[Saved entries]
· · · · ·
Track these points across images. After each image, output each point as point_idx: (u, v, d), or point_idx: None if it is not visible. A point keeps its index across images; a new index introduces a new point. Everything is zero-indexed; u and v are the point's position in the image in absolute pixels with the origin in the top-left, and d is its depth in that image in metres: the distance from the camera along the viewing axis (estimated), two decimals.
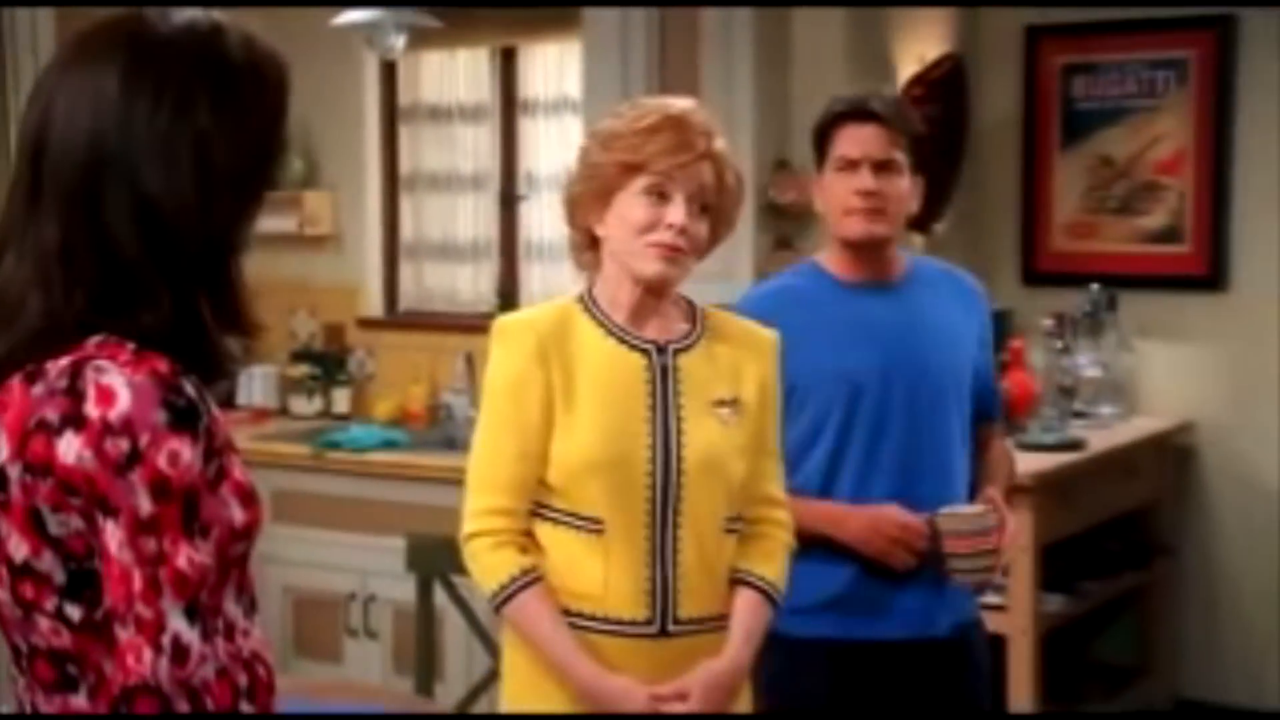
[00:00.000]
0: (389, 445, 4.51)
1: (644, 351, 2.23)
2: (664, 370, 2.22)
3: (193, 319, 1.38)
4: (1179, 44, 4.59)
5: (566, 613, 2.18)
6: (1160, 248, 4.67)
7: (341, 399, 5.08)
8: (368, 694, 2.94)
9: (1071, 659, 4.34)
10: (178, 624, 1.30)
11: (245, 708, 1.36)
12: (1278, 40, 4.47)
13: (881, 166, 2.58)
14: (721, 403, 2.23)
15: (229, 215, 1.41)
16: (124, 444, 1.29)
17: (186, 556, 1.31)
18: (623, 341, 2.23)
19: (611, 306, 2.24)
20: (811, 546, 2.46)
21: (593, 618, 2.18)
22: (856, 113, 2.61)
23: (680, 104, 2.25)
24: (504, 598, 2.17)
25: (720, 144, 2.23)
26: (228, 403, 5.07)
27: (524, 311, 2.30)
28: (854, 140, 2.59)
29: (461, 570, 2.30)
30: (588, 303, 2.25)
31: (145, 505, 1.30)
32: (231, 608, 1.38)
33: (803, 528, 2.48)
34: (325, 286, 5.21)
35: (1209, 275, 4.60)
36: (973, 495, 2.69)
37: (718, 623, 2.22)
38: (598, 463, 2.17)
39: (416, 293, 5.21)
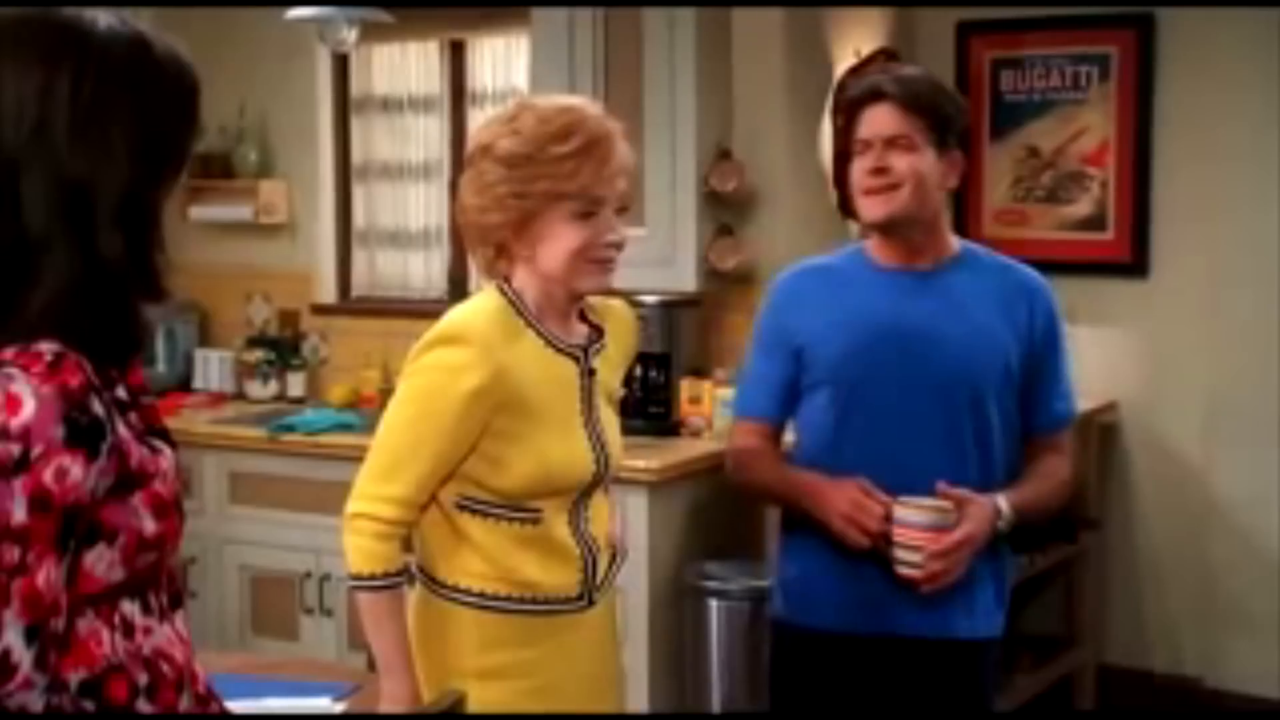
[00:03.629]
0: (342, 428, 4.49)
1: (574, 358, 2.24)
2: (590, 374, 2.25)
3: (107, 292, 1.37)
4: (1102, 40, 4.67)
5: (504, 599, 2.19)
6: (1085, 235, 4.75)
7: (296, 383, 5.10)
8: (320, 670, 3.01)
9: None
10: (13, 639, 1.26)
11: (144, 706, 1.36)
12: (1194, 37, 4.57)
13: (891, 143, 2.47)
14: (611, 397, 2.31)
15: (149, 194, 1.42)
16: (15, 449, 1.27)
17: (46, 575, 1.28)
18: (558, 350, 2.22)
19: (540, 312, 2.20)
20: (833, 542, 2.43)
21: (533, 601, 2.20)
22: (869, 95, 2.52)
23: (585, 109, 2.17)
24: (372, 586, 2.13)
25: (624, 140, 2.17)
26: (184, 386, 5.17)
27: (475, 316, 2.17)
28: (866, 122, 2.51)
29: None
30: (519, 306, 2.19)
31: (19, 514, 1.27)
32: (127, 606, 1.38)
33: (784, 499, 2.56)
34: (280, 273, 5.24)
35: (1132, 261, 4.68)
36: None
37: (610, 581, 2.31)
38: (555, 474, 2.18)
39: (369, 279, 5.24)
· · · · ·
= PROBLEM REQUIREMENTS =
An exact, image-free transcription of all the records above is needed.

= EXERCISE ANSWER =
Track these points across images. After each image, output each point as point_idx: (u, v, d), or point_idx: None if it is not visible. A point keeps its index across images; a new index introduces a new point. Everything is zero-indexed; u and v are the point's position in the image in absolute pixels with the origin in the top-left, and d is its depth in that image in metres: the distance from the camera along the viewing axis (estimated), two decimals.
[00:00.000]
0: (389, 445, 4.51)
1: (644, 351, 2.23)
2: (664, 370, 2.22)
3: (193, 319, 1.38)
4: (1179, 44, 4.59)
5: (566, 613, 2.18)
6: (1160, 248, 4.67)
7: (341, 399, 5.08)
8: (368, 694, 2.94)
9: (1071, 659, 4.34)
10: (178, 624, 1.30)
11: (245, 708, 1.36)
12: (1278, 40, 4.47)
13: (881, 166, 2.58)
14: (721, 403, 2.23)
15: (229, 215, 1.41)
16: (124, 444, 1.29)
17: (186, 556, 1.31)
18: (623, 341, 2.23)
19: (611, 306, 2.24)
20: (811, 546, 2.46)
21: (593, 618, 2.18)
22: (856, 113, 2.61)
23: (680, 104, 2.25)
24: (504, 598, 2.17)
25: (720, 144, 2.23)
26: (228, 403, 5.07)
27: (524, 311, 2.30)
28: (854, 140, 2.59)
29: (461, 570, 2.30)
30: (588, 303, 2.25)
31: (145, 505, 1.30)
32: (231, 608, 1.38)
33: (803, 528, 2.48)
34: (325, 286, 5.21)
35: (1209, 275, 4.60)
36: (973, 495, 2.69)
37: (718, 623, 2.22)
38: (598, 463, 2.17)
39: (416, 293, 5.21)
[00:03.629]
0: (342, 428, 4.49)
1: (574, 358, 2.24)
2: (590, 374, 2.25)
3: (107, 292, 1.37)
4: (1102, 40, 4.67)
5: (504, 599, 2.19)
6: (1085, 235, 4.75)
7: (296, 383, 5.10)
8: (320, 670, 3.01)
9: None
10: (13, 639, 1.26)
11: (144, 706, 1.36)
12: (1194, 37, 4.57)
13: (891, 143, 2.47)
14: (611, 397, 2.31)
15: (149, 194, 1.42)
16: (15, 449, 1.27)
17: (46, 575, 1.28)
18: (558, 350, 2.22)
19: (540, 312, 2.20)
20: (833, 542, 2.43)
21: (533, 601, 2.20)
22: (869, 95, 2.52)
23: (585, 109, 2.17)
24: (372, 586, 2.13)
25: (624, 140, 2.17)
26: (184, 386, 5.17)
27: (475, 316, 2.17)
28: (866, 122, 2.51)
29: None
30: (519, 306, 2.19)
31: (19, 514, 1.27)
32: (127, 606, 1.38)
33: (784, 499, 2.56)
34: (280, 273, 5.24)
35: (1132, 261, 4.68)
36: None
37: (610, 581, 2.31)
38: (555, 474, 2.18)
39: (369, 279, 5.24)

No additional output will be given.